Dataset excerpts START
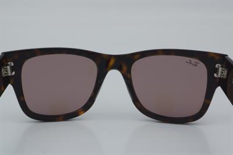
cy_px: 78
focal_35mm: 82
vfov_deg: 16.5
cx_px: 116
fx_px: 534
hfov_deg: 24.6
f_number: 32
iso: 100
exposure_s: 1/4
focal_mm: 55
Dataset excerpts END
_Directive_:
Write out the records shown above exactly, but do not include any images.

_Response area_:
cy_px: 78
focal_35mm: 82
vfov_deg: 16.5
cx_px: 116
fx_px: 534
hfov_deg: 24.6
f_number: 32
iso: 100
exposure_s: 1/4
focal_mm: 55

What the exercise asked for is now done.